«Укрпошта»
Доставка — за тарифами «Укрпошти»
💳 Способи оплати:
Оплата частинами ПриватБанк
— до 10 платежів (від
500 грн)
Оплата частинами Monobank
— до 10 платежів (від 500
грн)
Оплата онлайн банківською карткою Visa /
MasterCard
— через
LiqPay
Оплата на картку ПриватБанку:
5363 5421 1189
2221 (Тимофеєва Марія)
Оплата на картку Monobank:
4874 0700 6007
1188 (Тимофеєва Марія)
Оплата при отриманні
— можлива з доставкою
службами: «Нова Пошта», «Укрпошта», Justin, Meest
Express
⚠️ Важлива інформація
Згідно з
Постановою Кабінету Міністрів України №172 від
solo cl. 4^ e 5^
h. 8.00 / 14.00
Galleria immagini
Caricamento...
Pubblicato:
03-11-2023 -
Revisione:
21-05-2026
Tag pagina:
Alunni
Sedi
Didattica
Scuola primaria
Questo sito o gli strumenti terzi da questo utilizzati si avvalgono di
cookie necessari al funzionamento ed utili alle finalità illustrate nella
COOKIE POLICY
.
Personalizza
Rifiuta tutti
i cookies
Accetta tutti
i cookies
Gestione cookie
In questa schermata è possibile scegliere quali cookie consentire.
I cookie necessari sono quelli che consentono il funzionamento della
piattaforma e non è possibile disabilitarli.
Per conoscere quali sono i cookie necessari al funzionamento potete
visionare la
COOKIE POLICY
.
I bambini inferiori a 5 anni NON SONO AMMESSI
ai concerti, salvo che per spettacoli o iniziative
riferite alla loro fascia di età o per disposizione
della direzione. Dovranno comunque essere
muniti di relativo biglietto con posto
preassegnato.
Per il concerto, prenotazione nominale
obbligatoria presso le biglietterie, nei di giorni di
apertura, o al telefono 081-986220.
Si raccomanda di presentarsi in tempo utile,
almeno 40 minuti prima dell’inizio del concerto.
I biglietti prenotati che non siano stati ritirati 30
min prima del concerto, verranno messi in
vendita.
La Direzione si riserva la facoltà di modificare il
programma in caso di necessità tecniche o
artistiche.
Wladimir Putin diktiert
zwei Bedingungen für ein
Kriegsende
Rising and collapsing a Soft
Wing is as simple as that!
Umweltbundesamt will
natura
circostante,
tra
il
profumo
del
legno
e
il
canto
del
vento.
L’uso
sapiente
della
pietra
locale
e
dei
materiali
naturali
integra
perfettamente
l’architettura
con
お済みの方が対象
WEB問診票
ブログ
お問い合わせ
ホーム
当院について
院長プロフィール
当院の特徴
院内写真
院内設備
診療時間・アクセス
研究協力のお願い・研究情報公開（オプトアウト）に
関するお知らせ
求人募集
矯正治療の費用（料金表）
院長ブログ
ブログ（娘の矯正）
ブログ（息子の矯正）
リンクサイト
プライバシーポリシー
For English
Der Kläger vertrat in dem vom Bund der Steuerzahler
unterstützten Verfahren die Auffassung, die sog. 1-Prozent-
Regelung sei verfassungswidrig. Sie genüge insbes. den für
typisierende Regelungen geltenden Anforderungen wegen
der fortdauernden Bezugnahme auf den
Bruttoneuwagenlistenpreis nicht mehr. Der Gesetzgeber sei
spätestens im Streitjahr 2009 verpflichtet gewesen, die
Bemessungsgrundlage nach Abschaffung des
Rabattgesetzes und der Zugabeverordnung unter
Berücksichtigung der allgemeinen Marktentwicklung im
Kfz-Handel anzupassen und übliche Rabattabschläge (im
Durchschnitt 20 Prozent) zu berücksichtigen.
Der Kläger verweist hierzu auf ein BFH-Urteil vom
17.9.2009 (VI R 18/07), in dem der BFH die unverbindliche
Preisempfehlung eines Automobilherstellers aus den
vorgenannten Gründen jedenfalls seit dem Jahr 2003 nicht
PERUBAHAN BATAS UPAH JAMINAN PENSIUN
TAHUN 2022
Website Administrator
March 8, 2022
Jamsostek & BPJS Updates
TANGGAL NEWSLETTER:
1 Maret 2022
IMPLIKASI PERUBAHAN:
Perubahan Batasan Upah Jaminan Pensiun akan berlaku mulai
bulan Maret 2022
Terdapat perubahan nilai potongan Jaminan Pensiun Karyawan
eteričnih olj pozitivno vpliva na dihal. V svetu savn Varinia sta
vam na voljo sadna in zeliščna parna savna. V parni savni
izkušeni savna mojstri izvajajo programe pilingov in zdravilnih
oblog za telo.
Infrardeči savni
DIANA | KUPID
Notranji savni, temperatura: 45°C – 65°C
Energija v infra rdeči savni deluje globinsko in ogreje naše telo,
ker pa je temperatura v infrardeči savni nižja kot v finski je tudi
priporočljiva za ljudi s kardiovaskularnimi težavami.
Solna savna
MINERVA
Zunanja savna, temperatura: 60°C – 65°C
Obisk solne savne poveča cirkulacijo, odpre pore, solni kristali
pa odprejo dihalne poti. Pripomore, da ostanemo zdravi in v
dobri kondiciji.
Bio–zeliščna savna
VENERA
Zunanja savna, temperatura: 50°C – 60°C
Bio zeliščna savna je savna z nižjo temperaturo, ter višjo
========
- What you will do -
Give every line of text in the records above as a JSON list of strings, one string per line, with blank lines left out.

- Your response -
[
  "«Укрпошта»",
  "Доставка — за тарифами «Укрпошти»",
  "💳 Способи оплати:",
  "Оплата частинами ПриватБанк",
  "— до 10 платежів (від",
  "500 грн)",
  "Оплата частинами Monobank",
  "— до 10 платежів (від 500",
  "грн)",
  "Оплата онлайн банківською карткою Visa /",
  "MasterCard",
  "— через",
  "LiqPay",
  "Оплата на картку ПриватБанку:",
  "5363 5421 1189",
  "2221 (Тимофеєва Марія)",
  "Оплата на картку Monobank:",
  "4874 0700 6007",
  "1188 (Тимофеєва Марія)",
  "Оплата при отриманні",
  "— можлива з доставкою",
  "службами: «Нова Пошта», «Укрпошта», Justin, Meest",
  "Express",
  "⚠️ Важлива інформація",
  "Згідно з",
  "Постановою Кабінету Міністрів України №172 від",
  "solo cl. 4^ e 5^",
  "h. 8.00 / 14.00",
  "Galleria immagini",
  "Caricamento...",
  "Pubblicato:",
  "03-11-2023 -",
  "Revisione:",
  "21-05-2026",
  "Tag pagina:",
  "Alunni",
  "Sedi",
  "Didattica",
  "Scuola primaria",
  "Questo sito o gli strumenti terzi da questo utilizzati si avvalgono di",
  "cookie necessari al funzionamento ed utili alle finalità illustrate nella",
  "COOKIE POLICY",
  ".",
  "Personalizza",
  "Rifiuta tutti",
  "i cookies",
  "Accetta tutti",
  "i cookies",
  "Gestione cookie",
  "In questa schermata è possibile scegliere quali cookie consentire.",
  "I cookie necessari sono quelli che consentono il funzionamento della",
  "piattaforma e non è possibile disabilitarli.",
  "Per conoscere quali sono i cookie necessari al funzionamento potete",
  "visionare la",
  "COOKIE POLICY",
  ".",
  "I bambini inferiori a 5 anni NON SONO AMMESSI",
  "ai concerti, salvo che per spettacoli o iniziative",
  "riferite alla loro fascia di età o per disposizione",
  "della direzione. Dovranno comunque essere",
  "muniti di relativo biglietto con posto",
  "preassegnato.",
  "Per il concerto, prenotazione nominale",
  "obbligatoria presso le biglietterie, nei di giorni di",
  "apertura, o al telefono 081-986220.",
  "Si raccomanda di presentarsi in tempo utile,",
  "almeno 40 minuti prima dell’inizio del concerto.",
  "I biglietti prenotati che non siano stati ritirati 30",
  "min prima del concerto, verranno messi in",
  "vendita.",
  "La Direzione si riserva la facoltà di modificare il",
  "programma in caso di necessità tecniche o",
  "artistiche.",
  "Wladimir Putin diktiert",
  "zwei Bedingungen für ein",
  "Kriegsende",
  "Rising and collapsing a Soft",
  "Wing is as simple as that!",
  "Umweltbundesamt will",
  "natura",
  "circostante,",
  "tra",
  "il",
  "profumo",
  "del",
  "legno",
  "e",
  "il",
  "canto",
  "del",
  "vento.",
  "L’uso",
  "sapiente",
  "della",
  "pietra",
  "locale",
  "e",
  "dei",
  "materiali",
  "naturali",
  "integra",
  "perfettamente",
  "l’architettura",
  "con",
  "お済みの方が対象",
  "WEB問診票",
  "ブログ",
  "お問い合わせ",
  "ホーム",
  "当院について",
  "院長プロフィール",
  "当院の特徴",
  "院内写真",
  "院内設備",
  "診療時間・アクセス",
  "研究協力のお願い・研究情報公開（オプトアウト）に",
  "関するお知らせ",
  "求人募集",
  "矯正治療の費用（料金表）",
  "院長ブログ",
  "ブログ（娘の矯正）",
  "ブログ（息子の矯正）",
  "リンクサイト",
  "プライバシーポリシー",
  "For English",
  "Der Kläger vertrat in dem vom Bund der Steuerzahler",
  "unterstützten Verfahren die Auffassung, die sog. 1-Prozent-",
  "Regelung sei verfassungswidrig. Sie genüge insbes. den für",
  "typisierende Regelungen geltenden Anforderungen wegen",
  "der fortdauernden Bezugnahme auf den",
  "Bruttoneuwagenlistenpreis nicht mehr. Der Gesetzgeber sei",
  "spätestens im Streitjahr 2009 verpflichtet gewesen, die",
  "Bemessungsgrundlage nach Abschaffung des",
  "Rabattgesetzes und der Zugabeverordnung unter",
  "Berücksichtigung der allgemeinen Marktentwicklung im",
  "Kfz-Handel anzupassen und übliche Rabattabschläge (im",
  "Durchschnitt 20 Prozent) zu berücksichtigen.",
  "Der Kläger verweist hierzu auf ein BFH-Urteil vom",
  "17.9.2009 (VI R 18/07), in dem der BFH die unverbindliche",
  "Preisempfehlung eines Automobilherstellers aus den",
  "vorgenannten Gründen jedenfalls seit dem Jahr 2003 nicht",
  "PERUBAHAN BATAS UPAH JAMINAN PENSIUN",
  "TAHUN 2022",
  "Website Administrator",
  "March 8, 2022",
  "Jamsostek & BPJS Updates",
  "TANGGAL NEWSLETTER:",
  "1 Maret 2022",
  "IMPLIKASI PERUBAHAN:",
  "Perubahan Batasan Upah Jaminan Pensiun akan berlaku mulai",
  "bulan Maret 2022",
  "Terdapat perubahan nilai potongan Jaminan Pensiun Karyawan",
  "eteričnih olj pozitivno vpliva na dihal. V svetu savn Varinia sta",
  "vam na voljo sadna in zeliščna parna savna. V parni savni",
  "izkušeni savna mojstri izvajajo programe pilingov in zdravilnih",
  "oblog za telo.",
  "Infrardeči savni",
  "DIANA | KUPID",
  "Notranji savni, temperatura: 45°C – 65°C",
  "Energija v infra rdeči savni deluje globinsko in ogreje naše telo,",
  "ker pa je temperatura v infrardeči savni nižja kot v finski je tudi",
  "priporočljiva za ljudi s kardiovaskularnimi težavami.",
  "Solna savna",
  "MINERVA",
  "Zunanja savna, temperatura: 60°C – 65°C",
  "Obisk solne savne poveča cirkulacijo, odpre pore, solni kristali",
  "pa odprejo dihalne poti. Pripomore, da ostanemo zdravi in v",
  "dobri kondiciji.",
  "Bio–zeliščna savna",
  "VENERA",
  "Zunanja savna, temperatura: 50°C – 60°C",
  "Bio zeliščna savna je savna z nižjo temperaturo, ter višjo"
]